▸ **WHAT TO PRODUCE**: For each entry below, copy the text exactly and leave out any picture.

▸ **PROVIDED MATERIAL**:

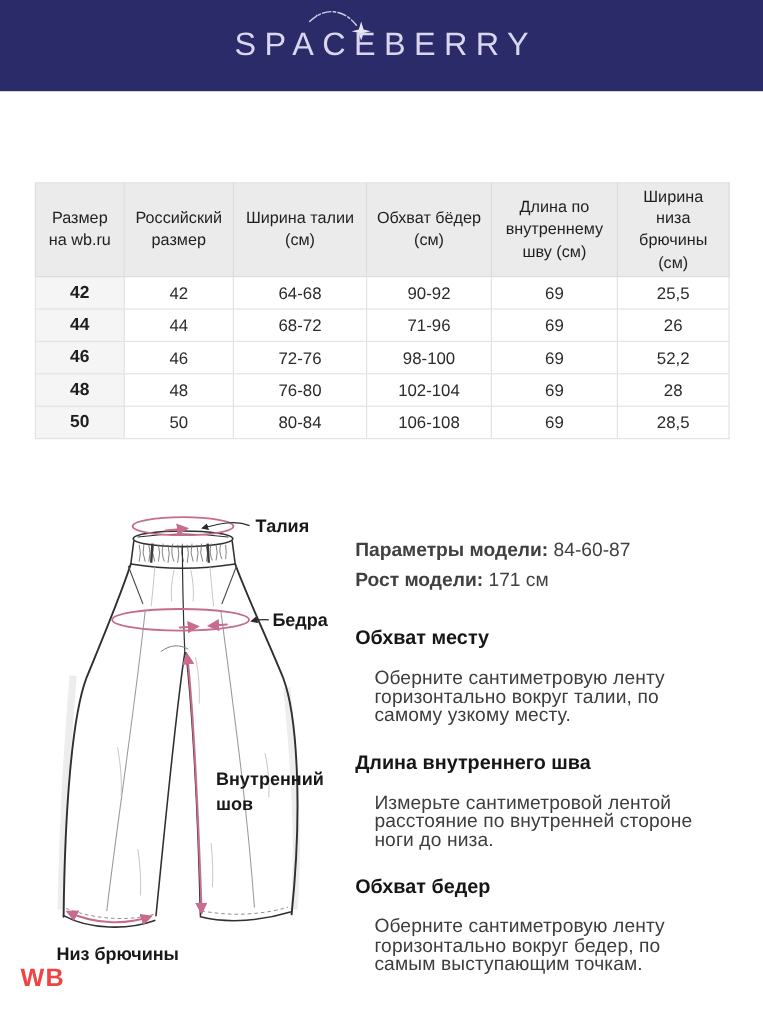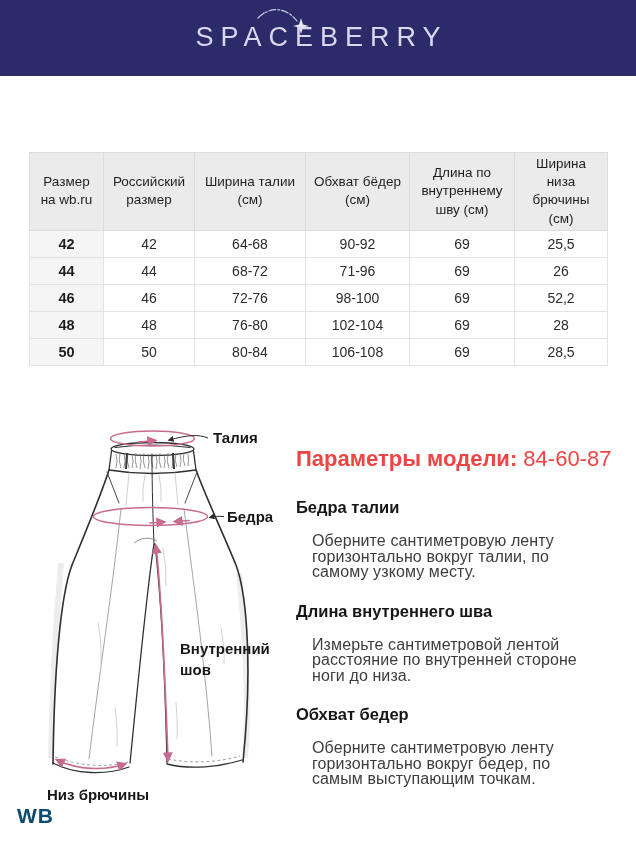--- a/index.html
+++ b/index.html
@@ -39,7 +39,7 @@
   
   .info-col{position:absolute;left:296px;top:446px;width:322px;}
   .model-info{margin-bottom:26px;}
-  .model-row{font-size:22px;line-height:25px;color:#ef4444;}
+  .model-row{font-size:16px;line-height:25px;color:#404040;}
   .mlabel{font-weight:700;}
   .mval{font-weight:400;}
   .guide-section{margin-bottom:21px;}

▸ **PROBLEM SOLUTION**:
--- a/index.html
+++ b/index.html
@@ -39,7 +39,7 @@
   
   .info-col{position:absolute;left:296px;top:446px;width:322px;}
   .model-info{margin-bottom:26px;}
-  .model-row{font-size:22px;line-height:25px;color:#ef4444;}
+  .model-row{font-size:16px;line-height:25px;color:#404040;}
   .mlabel{font-weight:700;}
   .mval{font-weight:400;}
   .guide-section{margin-bottom:21px;}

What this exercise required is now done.